After command completion occurred, registers were:
ER -- ST COUNT LBA_48 LH LM LL DV DC
-- -- -- == -- == == == -- -- -- -- --
10 -- 51 00 00 00 00 cf ae b9 20 40 00 Error: IDNF at LBA = 0xcfaeb920 = 3484334368
Commands leading to the command that caused the error were:
CR FEATR COUNT LBA_48 LH LM LL DV DC Powered_Up_Time Command/Feature_Name
-- == -- == -- == == == -- -- -- -- -- --------------- --------------------
61 00 10 00 28 00 00 00 00 0a 10 40 00 8d+03:27:28.841 WRITE FPDMA QUEUED
61 00 10 00 18 00 01 d1 c0 76 10 40 00 8d+03:27:28.841 WRITE FPDMA QUEUED
61 00 10 00 10 00 01 d1 c0 74 10 40 00 8d+03:27:28.765 WRITE FPDMA QUEUED
61 00 90 00 08 00 00 cf ae ba 60 40 00 8d+03:27:28.765 WRITE FPDMA QUEUED
61 00 a0 00 00 00 00 cf ae b9 b8 40 00 8d+03:27:28.765 WRITE FPDMA QUEUED
This manifests in Linux kernel as:
[20809.396248] blk_update_request: critical target error, dev sdd, sector 3484334368 op 0x1:(WRITE) flags 0x700 phys_seg 2 prio class 0
[20809.396275] sd 0:0:3:0: [sdd] tag#830 FAILED Result: hostbyte=DID_SOFT_ERROR driverbyte=DRIVER_OK
[20809.396279] sd 0:0:3:0: [sdd] tag#829 FAILED Result: hostbyte=DID_SOFT_ERROR driverbyte=DRIVER_OK
[20809.396280] sd 0:0:3:0: [sdd] tag#830 CDB: Write(16) 8a 00 00 00 00 00 cf ae ba 60 00 00 00 90 00 00
[20809.396284] blk_update_request: I/O error, dev sdd, sector 3484334688 op 0x1:(WRITE) flags 0x700 phys_seg 2 prio class 0
[20809.396285] sd 0:0:3:0: [sdd] tag#829 CDB: Write(16) 8a 00 00 00 00 00 cf ae b9 b8 00 00 00 a0 00 00
[20809.396289] blk_update_request: I/O error, dev sdd, sector 3484334520 op 0x1:(WRITE) flags 0x700 phys_seg 2 prio class 0
I'd originally thought this was due to them reading ahead to areas not yet recorded in the shingled area in use and getting an unformatted block(*), but 100% zero-filling a drive resulted in the same errors.

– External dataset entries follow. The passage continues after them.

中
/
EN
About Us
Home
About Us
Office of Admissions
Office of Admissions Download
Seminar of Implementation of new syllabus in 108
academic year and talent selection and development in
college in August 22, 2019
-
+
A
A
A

(*) SMR zone filling is different to CMR preformatted layouts
The only real external clue that these drives are not what they should be is that they report themselves as "trim" capable - which a CMR drive shouldn't be able to do.
for a WD40EFAX
hdparm -I shows:
- Data Set Management TRIM supported (limit 10 blocks)
- Deterministic read ZEROs after TRIM
And to make matters worse, not all DM-SMR drives are doing this - for example Seagate ST3000DM-007 are DM-SMR but don't report TRIM capabilities
Caveats:
Beware of using "PMR" as a term, SMR (shingled) is an extension on PMR and if you use this instead of "CMR" (for 'conventional') the drive makers will latch on it to twist words and block your complaints - I've already found this out the hard way, and the fact that they're resorting to weasel-activities like that shows they know that they have created problems.
"Two dimensional magnetic recording"(TDMR) is a necessary part of SMR (shingled+zoning), but the marketers don't see it that way. The effect is the same and the implications of both are the same.